The Fourth of July is a perfect time to enjoy a bit of summertime away from your office desk. But if you are early on in your career, or happen to work in the bustling startup world, and are trying to make this year’s Independence Day into a long weekend by taking a few extra days off work, the world’s nicest boss Bill Gates may have something to say.
The 63-year-old former Microsoft CEO now takes a lot of vacations and pays high respect to his employees’ work-life balance, as well. But dialing back 40 years, he was previously known for never taking a day off from work.
“I think you could over worship and mythologize the idea of working extremely hard. For my particular makeup—and it really is true that I didn’t believe in weekends; I didn’t believe in vacations,” Gates said of his early career at an event hosted by venture capital firm Village Global last month.
“I have a fairly hardcore view that there should be a very large sacrifice made during those early years,” he explained, “particularly if you’re trying to do some engineering things that you have to get the feasibility.”
That harsh expectation extended to his staff, too. “I mean, I knew everybody’s license plate so I could tell you over the last month when their cars had come and gone from the parking lot,” Gates said, adding that he wouldn’t recommend this approach to other managers nowadays, because “I don’t think most people would enjoy it.”
That intense lifestyle didn’t change until Gates entered his 30s, more specifically not until after meeting his future wife, Melinda.
“By then, some natural behavior kicked in, and I loved weekends,” he said. “You know, my girlfriend liked vacations.

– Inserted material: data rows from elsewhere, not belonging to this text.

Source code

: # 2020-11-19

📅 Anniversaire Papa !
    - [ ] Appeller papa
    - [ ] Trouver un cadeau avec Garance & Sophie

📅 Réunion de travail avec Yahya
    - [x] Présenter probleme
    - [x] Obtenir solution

And that turned out to be kind of a neat thing. Now, I take lots of vacation. My 20-year-old self is so disgusted with my current self.”
Gates admitted that once a company achieves a reasonable scale, this type of workaholic culture needs to be changed. Today’s Microsoft, with a market value of over $1 trillion dollars, has one of the nation’s most generous vacation policies. An average employee gets three weeks of vacation time, two weeks of sick leave and a number of floating holidays, according to Glassdoor reviews.
The Gates family’s nonprofit vehicle, the Bill and Melinda Gates Foundation, is also blazing trails in extending paid family leave in the U.S. Until January of this year, the Gates Foundation offered employees 52 weeks of paid family leave. That benefit was then partially replaced by a cash stipend due to challenges in redistributing workload.